— WHAT IS BEING ASKED —
Switch "Council" to "Board" in the stretch from the line containing "de chascune part" through the end of the listing. Reproduce only those lines, with nothing else changed.

— DATA RECORDS —
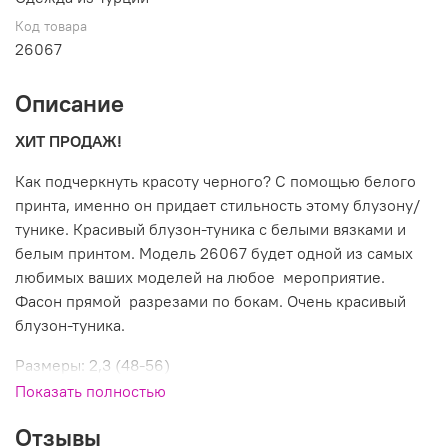
Код товара
26067
Описание
ХИТ ПРОДАЖ!
Как подчеркнуть красоту черного? С помощью белого
принта, именно он придает стильность этому блузону/
тунике. Красивый блузон-туника с белыми вязками и
белым принтом. Модель 26067 будет одной из самых
любимых ваших моделей на любое мероприятие.
Фасон прямой разрезами по бокам. Очень красивый
блузон-туника.
Размеры: 2,3 (48-56)
Показать полностью
Состав: 50%вискоза,50%коттон
Отзывы
Производитель: Турция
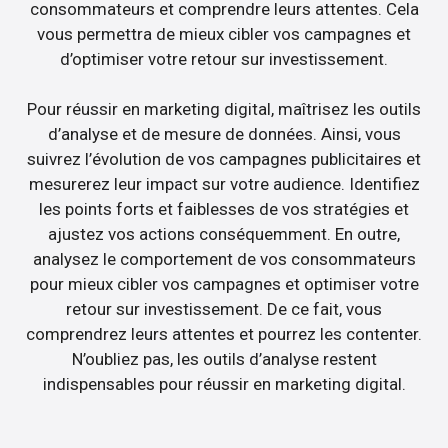
consommateurs et comprendre leurs attentes. Cela
vous permettra de mieux cibler vos campagnes et
d’optimiser votre retour sur investissement.
Pour réussir en marketing digital, maîtrisez les outils
d’analyse et de mesure de données. Ainsi, vous
suivrez l’évolution de vos campagnes publicitaires et
mesurerez leur impact sur votre audience. Identifiez
les points forts et faiblesses de vos stratégies et
ajustez vos actions conséquemment. En outre,
analysez le comportement de vos consommateurs
pour mieux cibler vos campagnes et optimiser votre
retour sur investissement. De ce fait, vous
comprendrez leurs attentes et pourrez les contenter.
N’oubliez pas, les outils d’analyse restent
indispensables pour réussir en marketing digital.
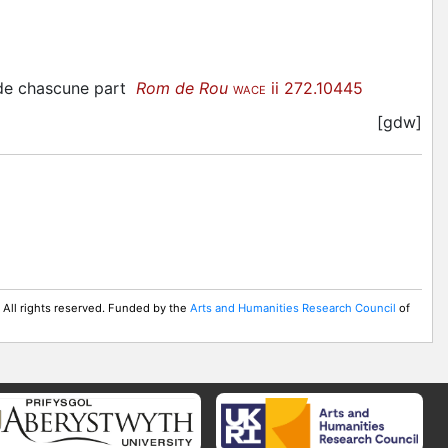
 de chascune part
Rom de Rou
ii 272.10445
WACE
[gdw]
 All rights reserved. Funded by the
Arts and Humanities Research Council
of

— EXERCISE RESPONSE —
 de chascune part
Rom de Rou
ii 272.10445
WACE
[gdw]
 All rights reserved. Funded by the
Arts and Humanities Research Board
of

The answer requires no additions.